━━ Recorded information
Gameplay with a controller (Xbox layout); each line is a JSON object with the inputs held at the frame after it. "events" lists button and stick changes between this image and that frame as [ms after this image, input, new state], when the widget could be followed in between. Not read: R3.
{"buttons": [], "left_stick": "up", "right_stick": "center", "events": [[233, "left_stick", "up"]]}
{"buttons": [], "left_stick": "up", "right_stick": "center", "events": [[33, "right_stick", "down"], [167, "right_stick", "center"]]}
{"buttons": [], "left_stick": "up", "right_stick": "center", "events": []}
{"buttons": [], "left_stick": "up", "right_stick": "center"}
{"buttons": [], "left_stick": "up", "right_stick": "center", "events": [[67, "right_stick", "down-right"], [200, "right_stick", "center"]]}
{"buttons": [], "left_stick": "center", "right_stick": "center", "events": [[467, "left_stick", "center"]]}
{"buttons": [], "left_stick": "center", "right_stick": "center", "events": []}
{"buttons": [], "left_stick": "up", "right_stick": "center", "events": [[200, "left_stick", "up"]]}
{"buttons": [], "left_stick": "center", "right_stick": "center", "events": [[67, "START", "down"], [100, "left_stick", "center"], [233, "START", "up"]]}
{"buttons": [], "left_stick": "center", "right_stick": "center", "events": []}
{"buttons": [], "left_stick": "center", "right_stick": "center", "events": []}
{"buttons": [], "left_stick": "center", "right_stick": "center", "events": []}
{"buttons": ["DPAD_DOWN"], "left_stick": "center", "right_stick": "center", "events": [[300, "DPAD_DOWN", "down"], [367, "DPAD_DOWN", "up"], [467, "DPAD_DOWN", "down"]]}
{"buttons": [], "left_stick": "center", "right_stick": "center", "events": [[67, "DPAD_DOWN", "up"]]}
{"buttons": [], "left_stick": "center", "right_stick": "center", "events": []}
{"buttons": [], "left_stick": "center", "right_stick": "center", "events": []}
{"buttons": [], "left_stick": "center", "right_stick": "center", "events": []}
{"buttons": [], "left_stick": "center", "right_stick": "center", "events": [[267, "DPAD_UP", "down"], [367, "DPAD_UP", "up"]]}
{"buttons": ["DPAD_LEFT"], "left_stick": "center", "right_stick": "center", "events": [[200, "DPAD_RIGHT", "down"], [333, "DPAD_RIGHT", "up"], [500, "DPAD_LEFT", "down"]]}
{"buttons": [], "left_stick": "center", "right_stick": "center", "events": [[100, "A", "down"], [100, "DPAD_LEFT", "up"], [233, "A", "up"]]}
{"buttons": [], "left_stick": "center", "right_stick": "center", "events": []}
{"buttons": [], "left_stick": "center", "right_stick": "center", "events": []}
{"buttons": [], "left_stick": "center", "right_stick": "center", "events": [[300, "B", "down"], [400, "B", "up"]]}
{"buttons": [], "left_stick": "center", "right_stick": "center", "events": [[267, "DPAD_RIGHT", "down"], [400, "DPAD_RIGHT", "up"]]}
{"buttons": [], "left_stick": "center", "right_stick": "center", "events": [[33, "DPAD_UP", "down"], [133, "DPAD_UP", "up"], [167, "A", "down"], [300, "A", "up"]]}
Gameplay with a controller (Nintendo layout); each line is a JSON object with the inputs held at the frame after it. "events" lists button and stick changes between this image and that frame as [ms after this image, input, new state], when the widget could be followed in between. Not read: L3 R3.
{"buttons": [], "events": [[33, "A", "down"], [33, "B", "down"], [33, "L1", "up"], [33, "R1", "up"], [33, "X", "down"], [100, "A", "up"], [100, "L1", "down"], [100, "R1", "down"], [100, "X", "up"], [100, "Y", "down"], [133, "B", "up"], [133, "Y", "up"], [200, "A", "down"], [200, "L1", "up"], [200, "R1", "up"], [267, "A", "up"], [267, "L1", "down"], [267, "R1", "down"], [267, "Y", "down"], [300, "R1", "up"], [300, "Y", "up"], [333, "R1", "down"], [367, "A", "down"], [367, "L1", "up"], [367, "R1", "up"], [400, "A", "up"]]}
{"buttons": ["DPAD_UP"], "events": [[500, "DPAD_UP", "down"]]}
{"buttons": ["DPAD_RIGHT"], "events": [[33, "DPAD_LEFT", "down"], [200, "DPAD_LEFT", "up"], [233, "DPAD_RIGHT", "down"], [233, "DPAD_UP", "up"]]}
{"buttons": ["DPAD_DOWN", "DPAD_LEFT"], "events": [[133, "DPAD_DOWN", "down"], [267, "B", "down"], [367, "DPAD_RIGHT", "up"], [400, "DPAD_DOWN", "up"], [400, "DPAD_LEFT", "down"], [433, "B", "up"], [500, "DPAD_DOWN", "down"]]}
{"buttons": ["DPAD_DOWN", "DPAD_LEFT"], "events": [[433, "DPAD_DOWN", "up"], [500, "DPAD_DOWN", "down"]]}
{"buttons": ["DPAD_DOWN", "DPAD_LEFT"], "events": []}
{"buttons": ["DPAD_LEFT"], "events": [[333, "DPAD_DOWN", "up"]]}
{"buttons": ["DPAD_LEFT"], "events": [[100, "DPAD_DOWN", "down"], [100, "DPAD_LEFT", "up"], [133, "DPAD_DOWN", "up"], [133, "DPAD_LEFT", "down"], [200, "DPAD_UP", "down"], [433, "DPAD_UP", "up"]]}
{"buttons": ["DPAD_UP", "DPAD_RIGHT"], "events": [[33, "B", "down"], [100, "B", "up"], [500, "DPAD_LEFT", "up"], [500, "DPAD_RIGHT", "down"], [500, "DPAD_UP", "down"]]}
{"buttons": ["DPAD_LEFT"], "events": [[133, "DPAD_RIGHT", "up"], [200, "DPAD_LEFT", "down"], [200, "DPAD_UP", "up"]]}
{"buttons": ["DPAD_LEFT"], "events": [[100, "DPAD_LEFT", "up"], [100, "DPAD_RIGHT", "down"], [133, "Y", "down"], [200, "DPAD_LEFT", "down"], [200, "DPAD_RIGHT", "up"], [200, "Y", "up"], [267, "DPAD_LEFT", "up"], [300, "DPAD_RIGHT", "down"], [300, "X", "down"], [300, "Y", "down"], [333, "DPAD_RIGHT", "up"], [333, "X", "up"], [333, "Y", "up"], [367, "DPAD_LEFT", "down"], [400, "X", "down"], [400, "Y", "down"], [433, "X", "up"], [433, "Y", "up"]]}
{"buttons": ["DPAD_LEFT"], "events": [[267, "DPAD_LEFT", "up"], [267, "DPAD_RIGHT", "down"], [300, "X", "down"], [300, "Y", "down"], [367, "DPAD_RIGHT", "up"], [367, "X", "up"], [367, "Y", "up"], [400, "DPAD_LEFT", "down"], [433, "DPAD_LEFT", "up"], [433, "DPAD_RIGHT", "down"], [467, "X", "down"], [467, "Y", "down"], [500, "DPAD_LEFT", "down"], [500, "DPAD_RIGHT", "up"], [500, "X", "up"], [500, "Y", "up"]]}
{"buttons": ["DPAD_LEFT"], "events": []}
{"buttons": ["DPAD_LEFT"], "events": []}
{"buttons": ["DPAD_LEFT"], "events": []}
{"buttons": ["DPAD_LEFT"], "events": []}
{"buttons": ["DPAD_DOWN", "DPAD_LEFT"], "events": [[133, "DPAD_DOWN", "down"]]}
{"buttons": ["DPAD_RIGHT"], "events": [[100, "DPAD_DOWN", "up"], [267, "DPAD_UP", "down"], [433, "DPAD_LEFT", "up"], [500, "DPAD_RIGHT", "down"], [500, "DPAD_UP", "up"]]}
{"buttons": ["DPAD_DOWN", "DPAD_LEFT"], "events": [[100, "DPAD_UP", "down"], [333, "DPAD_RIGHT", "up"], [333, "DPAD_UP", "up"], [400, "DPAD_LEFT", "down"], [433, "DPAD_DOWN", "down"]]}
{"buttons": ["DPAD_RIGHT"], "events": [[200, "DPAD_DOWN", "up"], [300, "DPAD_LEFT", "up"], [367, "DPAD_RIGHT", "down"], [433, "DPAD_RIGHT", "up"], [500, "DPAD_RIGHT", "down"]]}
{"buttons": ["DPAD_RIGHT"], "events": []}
━━━━
**Exercise objective**
Copy out every line above where "that" is present.

**Reply**
Gameplay with a controller (Xbox layout); each line is a JSON object with the inputs held at the frame after it. "events" lists button and stick changes between this image and that frame as [ms after this image, input, new state], when the widget could be followed in between. Not read: R3.
Gameplay with a controller (Nintendo layout); each line is a JSON object with the inputs held at the frame after it. "events" lists button and stick changes between this image and that frame as [ms after this image, input, new state], when the widget could be followed in between. Not read: L3 R3.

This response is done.